### What is required
Render every line of the records below as a Markdown table with the columns Row and Record line, numbering each row. Omit blank lines and leave the pictures out.

### Supplied material
= Beginning of Section =
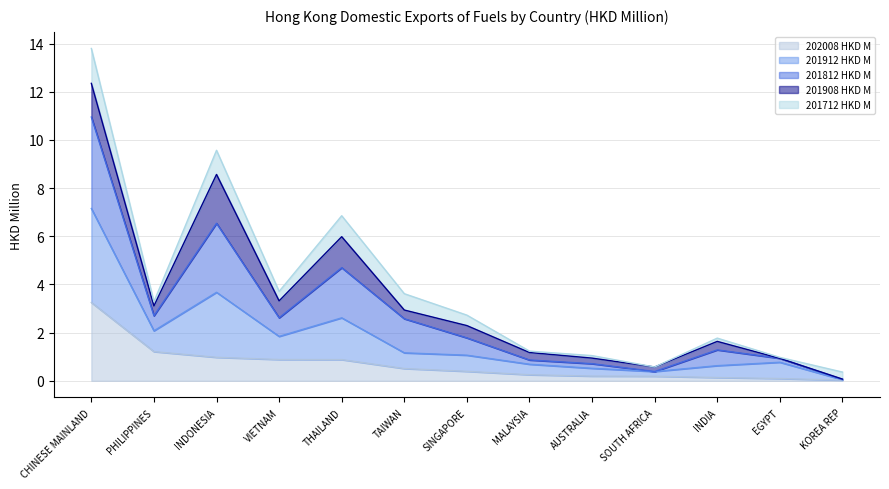

What is the sum of the 202008 HKD M values at AUSTRALIA and KOREA REP?

0.2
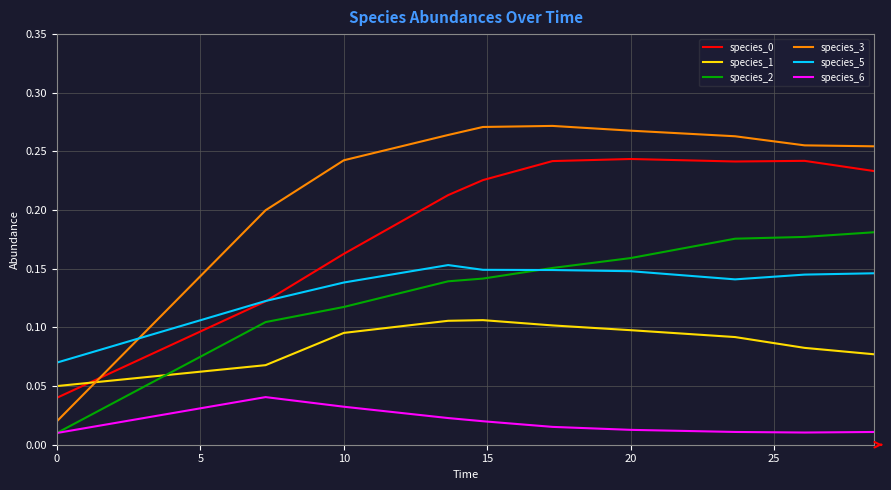

True or false: species_5 and species_6 cross at least once.

False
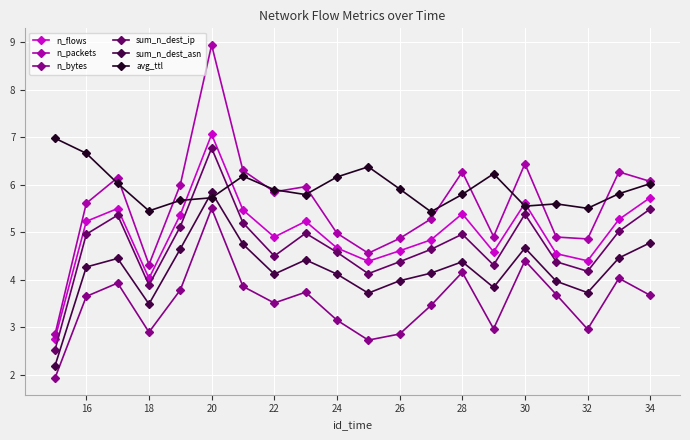

Which series has the largest total across all categories?

avg_ttl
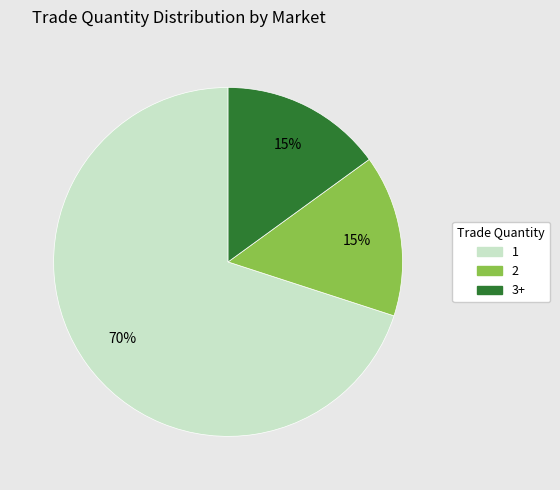

Which category accounts for the majority?

1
= End of Section =
### Answer area
| Row | Record line |
|---|---|
| 1 | What is the sum of the 202008 HKD M values at AUSTRALIA and KOREA REP? |
| 2 | 0.2 |
| 3 | True or false: species_5 and species_6 cross at least once. |
| 4 | False |
| 5 | Which series has the largest total across all categories? |
| 6 | avg_ttl |
| 7 | Which category accounts for the majority? |
| 8 | 1 |